▸ Exercise brief:
Search the records for the string "green" and copy every line where it turns up.

▸ Source information:
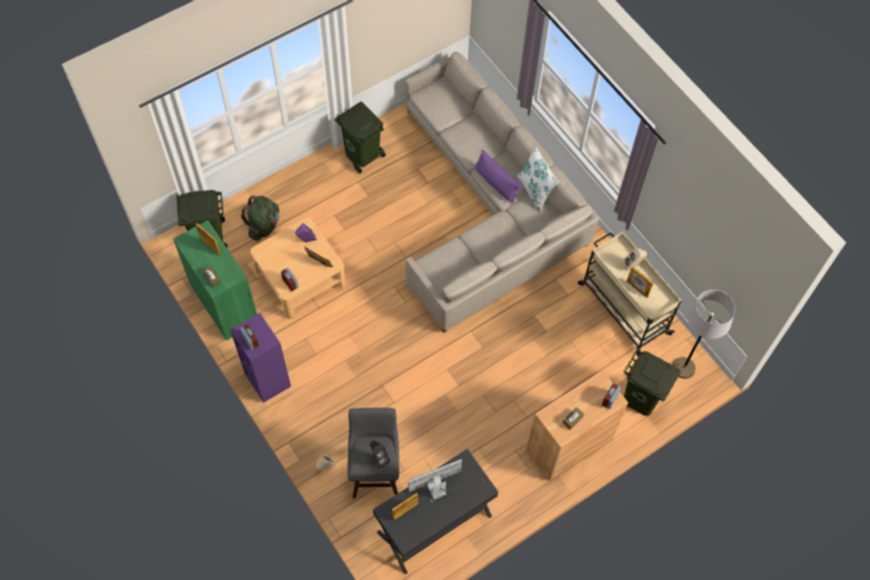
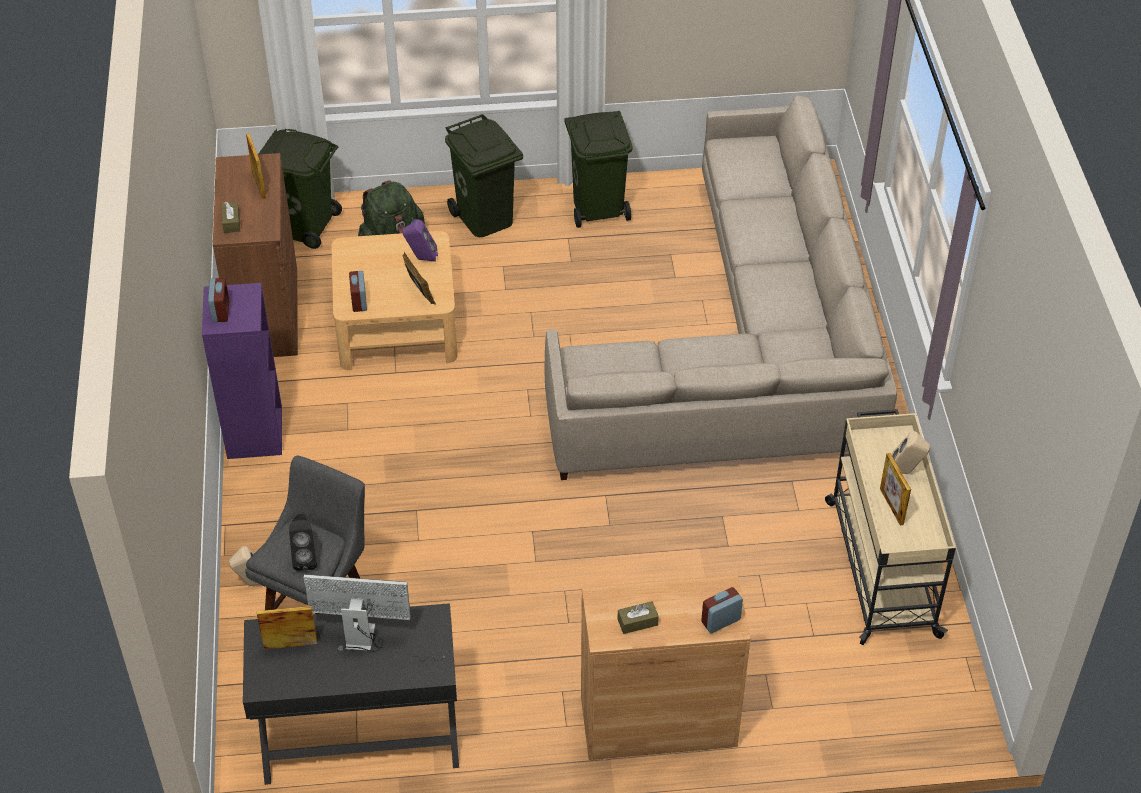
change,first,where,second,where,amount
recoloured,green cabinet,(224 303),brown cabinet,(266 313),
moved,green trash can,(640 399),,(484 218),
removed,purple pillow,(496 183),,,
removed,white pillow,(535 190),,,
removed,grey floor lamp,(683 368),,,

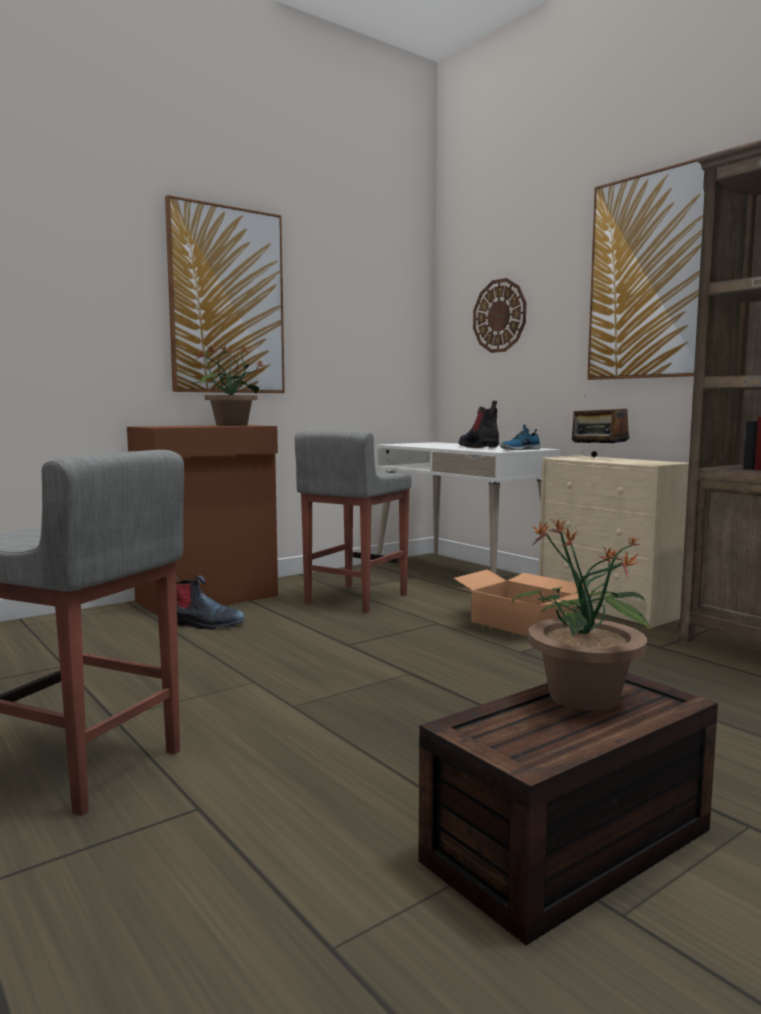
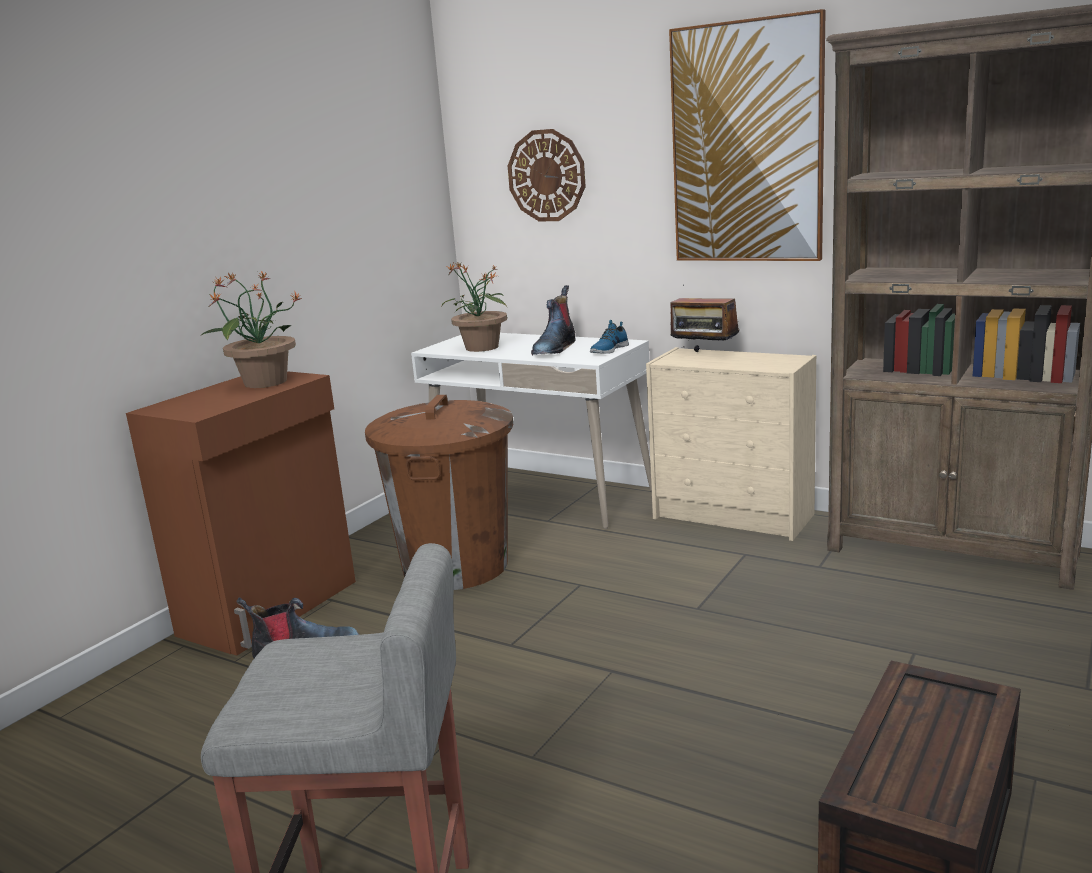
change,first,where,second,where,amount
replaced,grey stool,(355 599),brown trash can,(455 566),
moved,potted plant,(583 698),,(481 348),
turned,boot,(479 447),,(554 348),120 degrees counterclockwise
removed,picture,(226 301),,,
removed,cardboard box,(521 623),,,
--
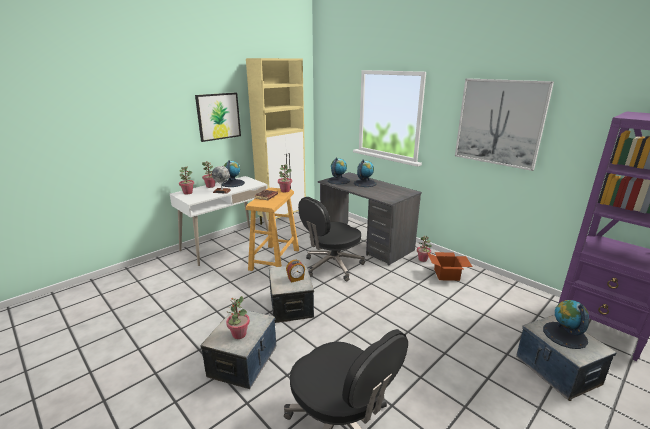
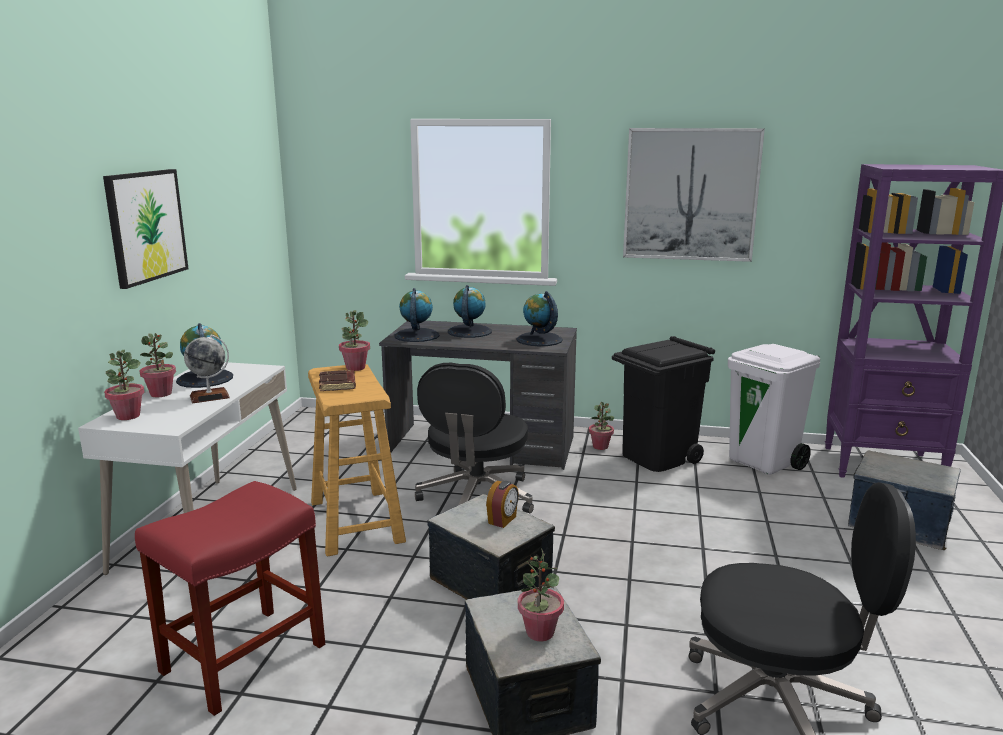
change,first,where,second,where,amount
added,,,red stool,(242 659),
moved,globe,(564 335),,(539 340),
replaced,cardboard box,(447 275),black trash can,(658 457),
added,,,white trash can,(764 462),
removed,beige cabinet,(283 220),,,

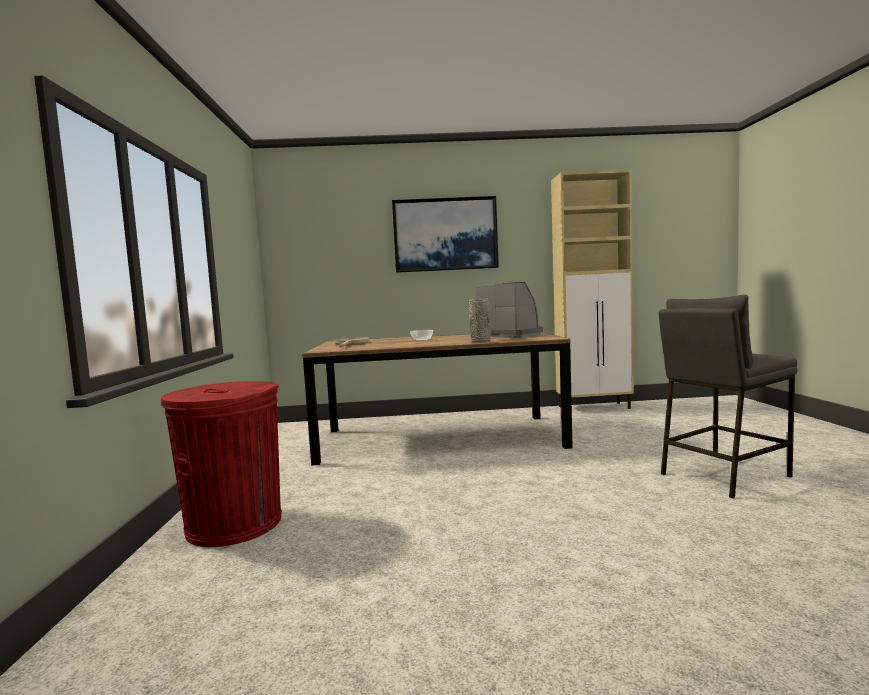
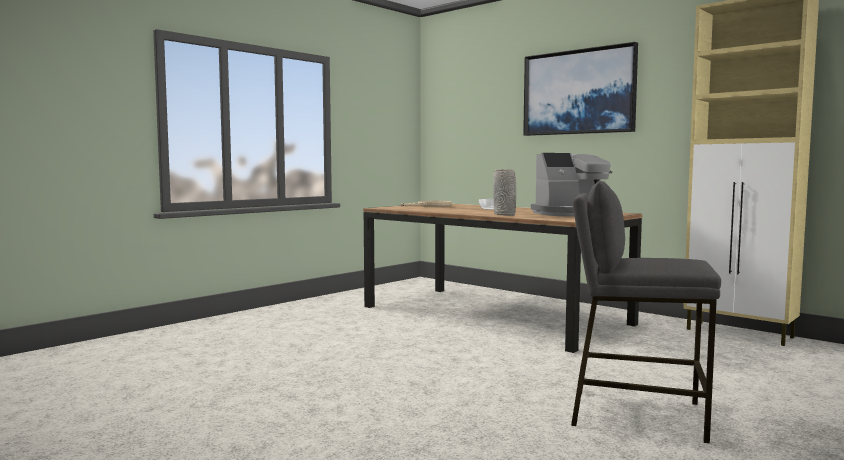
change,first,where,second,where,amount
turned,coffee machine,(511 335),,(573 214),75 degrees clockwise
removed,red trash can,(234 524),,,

▸ Response below:
recoloured,green cabinet,(224 303),brown cabinet,(266 313),
moved,green trash can,(640 399),,(484 218),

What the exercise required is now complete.